Bob et Bobette

Bob et Bobette

Bob et Bobette enfant perdus
Jeanne Landre 1919

Bob et Bobette s’amusent
Francis Carco 1919

Bob bataillonnaire
Pierre Mac Orlan 1919

Bob et Bobette en ménage
André Salmon 1919

Quatre à la suite. Ce n’est pas un nouveau jeu télévisé, c’est une série de romans parus en 1919 et que je viens de lire d’affilée. L’idée était amusante : quatre auteurs amis, tous originaires de Montmartre, acceptèrent la gageure d’écrire la vie de deux personnages fictifs : Bob et Bobette. Jeanne Landre ouvrait le feu, suivie de Francis Carco, puis de Pierre Mac Orlan et d’André Salmon. Autant le dire tout de suite, tous ne se sont pas sortis avec le même brio de l’exercice.

Les deux premiers l’ont brillamment réussi. Landre et Carco nous font vivre le quotidien de ces deux mômes de la butte, tous deux enfants de putains et amis depuis le plus jeune âge. Margot, la mère de Bob est une brave fille au cœur débordant de tendresse que les duretés de la vie ont obligé à arpenter le macadam. Titine, la mère de Bobette est aigrie, violente et passe son dépit sur sa pauvre gosse qu’elle roue de coups. Si les deux mères sont tout de même amies, Bob et Bobette sont, par la force des choses, livrés le plus souvent à eux-mêmes. Ils doivent affronter la dure réalité de la rue. Bob devient un petit caïd et le protecteur de Bobette. D’aventures imprévues en coups de Trafalgar ébouriffants, ils évoluent vers l’adolescence et savent bien que leurs destins sont liés. La mort de Margot va précipiter leur entrée dans le monde des adultes. Jeanne Landre nous dépeint cette période avec tendresse, humour et en utilisant superbement l’argot parisien qui, dans la bouche de ces deux titis, prend une saveur à nulle autre pareille.

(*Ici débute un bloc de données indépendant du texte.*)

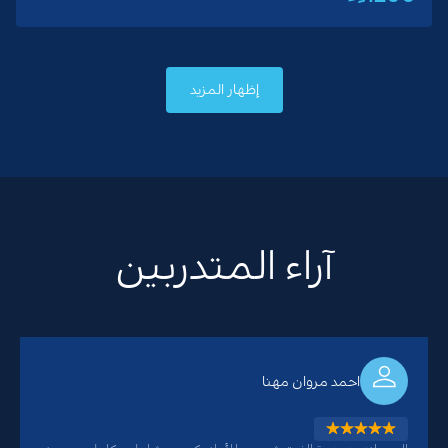
إظهار المزيد
آراء المتدربين
احمد مروان مهنا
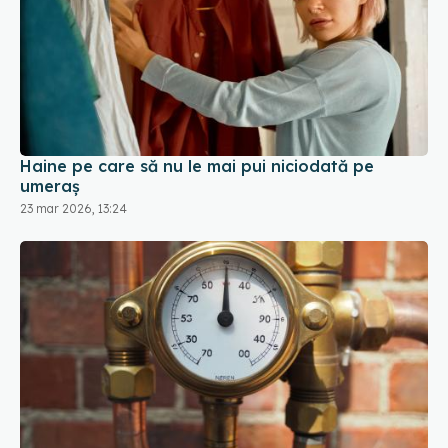
Haine pe care să nu le mai pui niciodată pe
umeraș
23 mar 2026, 13:24
Ce să faci imediat și ce să NU faci dacă simți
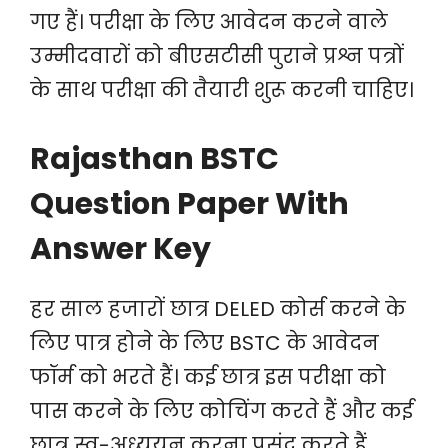
गए हैं। परीक्षा के लिए आवेदन करने वाले
उम्मीदवारों को बीएसटीसी पुराने प्रश्न पत्रों
के साथ परीक्षा की तैयारी शुरू करनी चाहिए।
Rajasthan BSTC
Question Paper With
Answer Key
हर साल हजारों छात्र DELED कोर्स करने के
लिए पात्र होने के लिए BSTC के आवेदन
फॉर्म को भरते हैं। कई छात्र इस परीक्षा को
पास करने के लिए कोचिंग करते हैं और कई
छात्र स्व-अध्ययन करना पसंद करते हैं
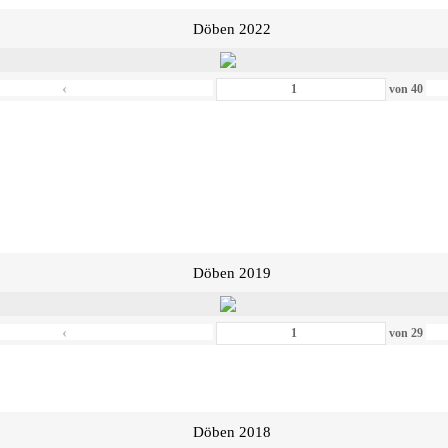
Döben 2022
‹
von
40
Döben 2019
‹
von
29
Döben 2018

Francis Carco reprend le flambeau et nous emmène dans le quotidien des jeunes gens désormais adultes. Bob, incapable de travailler, ne peut vivre que de combines louches qui vont l’entraîner petit à petit dans le milieu des truands. Bobette, attachée à son homme le suit sans état d’âme dans ce monde où les femmes ne peuvent tirer d’argent que de leurs charmes. Cette fois encore, usant de l’argot des faubourgs, Carco nous tient par les sentiments et nous brosse le Paris d’avant la Grande Guerre avec le réalisme d’un peintre. Il entretient un sacré suspense alors que les deux héros s’enfoncent dans la noirceur de l’existence.

Les choses se gâtent dès lors que Pierre Mac Orlan prend la relève. Bob, devenu bataillonnaire en Afrique, se retrouve sur le front en France lorsque le grand conflit éclate. Mais on sent bien que c’est sa propre expérience de soldat que Mac Orlan raconte (il est encore mobilisé lorsqu’il écrit sa partie). Du coup, le personnage du Bob originel perd sa substance, et Bobette est très peu présente dans l’intrigue qui ressemble plus à un reportage de guerre qu’à un roman.

Enfin André Salmon fiche tout en l’air avec un texte à l’intrigue alambiquée, aux phrases souvent biscornues et incompréhensibles (j’ai détesté sa façon d’écrire). Il fait de Bob, réformé pour blessure, un arriviste qui cherche à faire fortune en exploitant les faiblesses de l’univers de l’art et de la littérature. Utilisant un nègre (car lui ne sait pas écrire une ligne) il devient un (faux) critique qui fait la pluie et le beau dans une certaine intelligentsia parisienne. On n’y croit pas une seconde, c’est terriblement ennuyeux et le récit a totalement perdu le charme de ses deux premiers épisodes.

Il n’empêche, l’idée était amusante. Sur le même principe, plusieurs auteurs de polar ont fait vivre « Le poulpe »…

Notez que ces « Bob et Bobette » n’ont rien à voir avec la bande dessinée belge créée par Willy Vandersteen en 1945.